* start TASK MATERIAL *
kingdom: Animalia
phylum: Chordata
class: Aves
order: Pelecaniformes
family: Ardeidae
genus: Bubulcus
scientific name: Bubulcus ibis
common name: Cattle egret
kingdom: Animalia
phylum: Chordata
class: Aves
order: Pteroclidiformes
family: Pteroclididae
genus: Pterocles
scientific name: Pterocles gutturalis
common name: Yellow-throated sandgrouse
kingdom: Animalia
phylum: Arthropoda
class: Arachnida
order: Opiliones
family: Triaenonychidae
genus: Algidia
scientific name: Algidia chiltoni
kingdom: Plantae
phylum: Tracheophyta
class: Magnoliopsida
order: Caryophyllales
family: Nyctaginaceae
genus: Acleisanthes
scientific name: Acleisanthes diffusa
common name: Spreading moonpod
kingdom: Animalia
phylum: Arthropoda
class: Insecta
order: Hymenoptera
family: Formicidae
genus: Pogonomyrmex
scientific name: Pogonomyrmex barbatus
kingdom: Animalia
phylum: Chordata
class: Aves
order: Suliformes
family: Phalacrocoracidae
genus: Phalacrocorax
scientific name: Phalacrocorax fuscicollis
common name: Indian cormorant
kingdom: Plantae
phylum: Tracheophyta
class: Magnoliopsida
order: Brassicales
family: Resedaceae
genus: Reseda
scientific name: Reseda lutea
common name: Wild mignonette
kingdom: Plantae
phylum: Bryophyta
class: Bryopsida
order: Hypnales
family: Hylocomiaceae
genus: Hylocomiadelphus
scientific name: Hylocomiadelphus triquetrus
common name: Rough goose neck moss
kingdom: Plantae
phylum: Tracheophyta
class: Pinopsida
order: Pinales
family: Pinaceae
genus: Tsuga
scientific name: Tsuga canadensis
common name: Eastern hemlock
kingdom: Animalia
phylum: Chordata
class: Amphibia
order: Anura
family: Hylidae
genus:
* end TASK MATERIAL *
REQUEST: Rewrite every line of the data above, replacing each "common name" with "vernacular name" and leaving everything else unchanged.

SOLUTION BELOW:
kingdom: Animalia
phylum: Chordata
class: Aves
order: Pelecaniformes
family: Ardeidae
genus: Bubulcus
scientific name: Bubulcus ibis
vernacular name: Cattle egret
kingdom: Animalia
phylum: Chordata
class: Aves
order: Pteroclidiformes
family: Pteroclididae
genus: Pterocles
scientific name: Pterocles gutturalis
vernacular name: Yellow-throated sandgrouse
kingdom: Animalia
phylum: Arthropoda
class: Arachnida
order: Opiliones
family: Triaenonychidae
genus: Algidia
scientific name: Algidia chiltoni
kingdom: Plantae
phylum: Tracheophyta
class: Magnoliopsida
order: Caryophyllales
family: Nyctaginaceae
genus: Acleisanthes
scientific name: Acleisanthes diffusa
vernacular name: Spreading moonpod
kingdom: Animalia
phylum: Arthropoda
class: Insecta
order: Hymenoptera
family: Formicidae
genus: Pogonomyrmex
scientific name: Pogonomyrmex barbatus
kingdom: Animalia
phylum: Chordata
class: Aves
order: Suliformes
family: Phalacrocoracidae
genus: Phalacrocorax
scientific name: Phalacrocorax fuscicollis
vernacular name: Indian cormorant
kingdom: Plantae
phylum: Tracheophyta
class: Magnoliopsida
order: Brassicales
family: Resedaceae
genus: Reseda
scientific name: Reseda lutea
vernacular name: Wild mignonette
kingdom: Plantae
phylum: Bryophyta
class: Bryopsida
order: Hypnales
family: Hylocomiaceae
genus: Hylocomiadelphus
scientific name: Hylocomiadelphus triquetrus
vernacular name: Rough goose neck moss
kingdom: Plantae
phylum: Tracheophyta
class: Pinopsida
order: Pinales
family: Pinaceae
genus: Tsuga
scientific name: Tsuga canadensis
vernacular name: Eastern hemlock
kingdom: Animalia
phylum: Chordata
class: Amphibia
order: Anura
family: Hylidae
genus:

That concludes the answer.